# WHAT YOU ARE ASKED TO DO
For the data below, restate word for word only the lines from the line containing "text_box [74, 797, 376, 1071]" through the line containing "text_box [62, 247, 340, 711]", both ends included.

Segment Start: PROVIDED ENTRIES

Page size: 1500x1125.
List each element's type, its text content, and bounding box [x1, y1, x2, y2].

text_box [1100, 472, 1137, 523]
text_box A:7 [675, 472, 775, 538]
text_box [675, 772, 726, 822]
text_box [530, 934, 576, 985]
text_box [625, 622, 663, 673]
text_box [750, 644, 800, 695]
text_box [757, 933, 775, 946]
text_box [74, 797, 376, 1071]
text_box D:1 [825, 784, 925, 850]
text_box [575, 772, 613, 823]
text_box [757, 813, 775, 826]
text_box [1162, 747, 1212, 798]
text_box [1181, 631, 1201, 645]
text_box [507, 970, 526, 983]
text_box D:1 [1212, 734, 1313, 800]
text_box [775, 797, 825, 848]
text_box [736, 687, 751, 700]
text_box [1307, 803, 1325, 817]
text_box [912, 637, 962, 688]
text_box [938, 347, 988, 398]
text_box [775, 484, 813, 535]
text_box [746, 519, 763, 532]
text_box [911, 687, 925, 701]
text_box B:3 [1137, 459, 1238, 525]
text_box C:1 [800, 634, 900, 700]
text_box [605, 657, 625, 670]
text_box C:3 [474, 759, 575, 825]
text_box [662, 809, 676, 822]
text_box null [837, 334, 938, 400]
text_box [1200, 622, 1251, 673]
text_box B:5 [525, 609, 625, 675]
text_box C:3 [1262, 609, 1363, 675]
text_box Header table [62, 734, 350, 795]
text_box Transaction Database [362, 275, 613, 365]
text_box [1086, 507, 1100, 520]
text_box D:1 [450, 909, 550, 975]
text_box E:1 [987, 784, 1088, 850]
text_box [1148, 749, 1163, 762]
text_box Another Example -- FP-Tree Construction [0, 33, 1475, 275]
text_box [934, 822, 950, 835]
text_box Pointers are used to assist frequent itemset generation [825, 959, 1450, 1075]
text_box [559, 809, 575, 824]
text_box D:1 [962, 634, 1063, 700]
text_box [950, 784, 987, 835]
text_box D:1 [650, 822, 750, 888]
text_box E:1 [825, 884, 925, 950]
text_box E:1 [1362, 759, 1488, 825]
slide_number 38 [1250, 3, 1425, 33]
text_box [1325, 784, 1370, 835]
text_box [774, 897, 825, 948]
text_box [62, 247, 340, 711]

Segment End: PROVIDED ENTRIES
Segment Start: PROVIDED ENTRIES

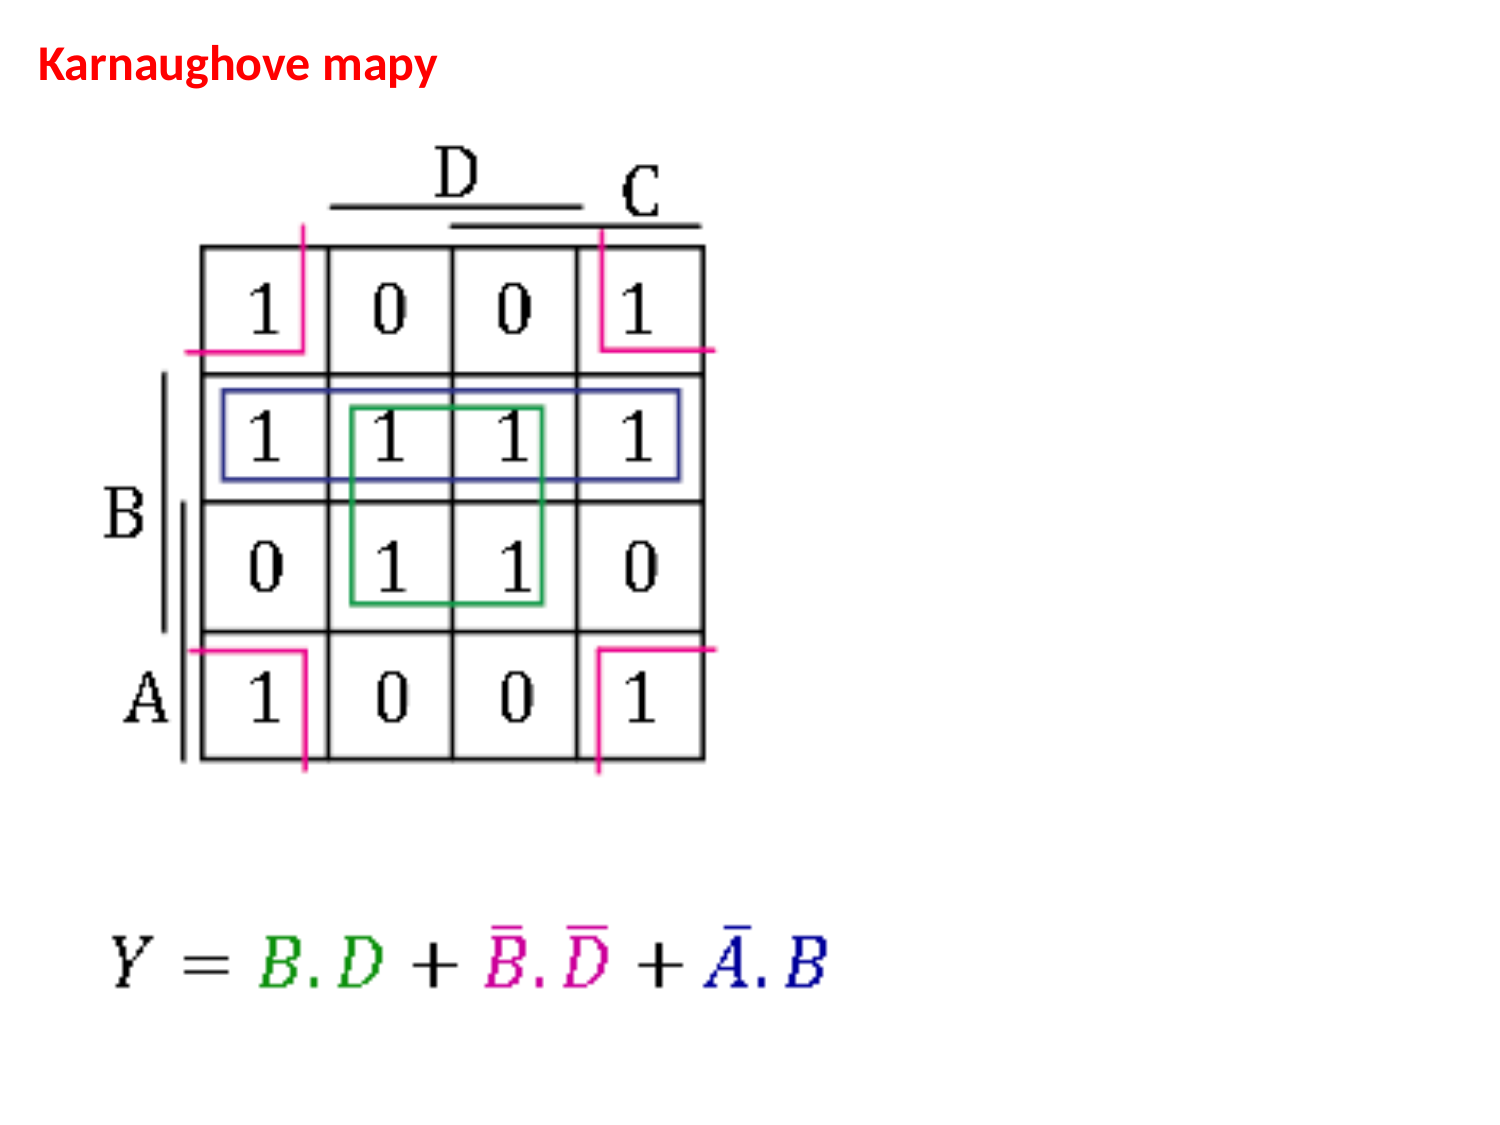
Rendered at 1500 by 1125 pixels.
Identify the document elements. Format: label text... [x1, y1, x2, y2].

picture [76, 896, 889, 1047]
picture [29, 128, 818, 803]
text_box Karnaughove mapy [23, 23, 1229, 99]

Segment End: PROVIDED ENTRIES

# EXPECTED ANSWER
text_box [74, 797, 376, 1071]
text_box D:1 [825, 784, 925, 850]
text_box [575, 772, 613, 823]
text_box [757, 813, 775, 826]
text_box [1162, 747, 1212, 798]
text_box [1181, 631, 1201, 645]
text_box [507, 970, 526, 983]
text_box D:1 [1212, 734, 1313, 800]
text_box [775, 797, 825, 848]
text_box [736, 687, 751, 700]
text_box [1307, 803, 1325, 817]
text_box [912, 637, 962, 688]
text_box [938, 347, 988, 398]
text_box [775, 484, 813, 535]
text_box [746, 519, 763, 532]
text_box [911, 687, 925, 701]
text_box B:3 [1137, 459, 1238, 525]
text_box C:1 [800, 634, 900, 700]
text_box [605, 657, 625, 670]
text_box C:3 [474, 759, 575, 825]
text_box [662, 809, 676, 822]
text_box null [837, 334, 938, 400]
text_box [1200, 622, 1251, 673]
text_box B:5 [525, 609, 625, 675]
text_box C:3 [1262, 609, 1363, 675]
text_box Header table [62, 734, 350, 795]
text_box Transaction Database [362, 275, 613, 365]
text_box [1086, 507, 1100, 520]
text_box D:1 [450, 909, 550, 975]
text_box E:1 [987, 784, 1088, 850]
text_box [1148, 749, 1163, 762]
text_box Another Example -- FP-Tree Construction [0, 33, 1475, 275]
text_box [934, 822, 950, 835]
text_box Pointers are used to assist frequent itemset generation [825, 959, 1450, 1075]
text_box [559, 809, 575, 824]
text_box D:1 [962, 634, 1063, 700]
text_box [950, 784, 987, 835]
text_box D:1 [650, 822, 750, 888]
text_box E:1 [825, 884, 925, 950]
text_box E:1 [1362, 759, 1488, 825]
slide_number 38 [1250, 3, 1425, 33]
text_box [1325, 784, 1370, 835]
text_box [774, 897, 825, 948]
text_box [62, 247, 340, 711]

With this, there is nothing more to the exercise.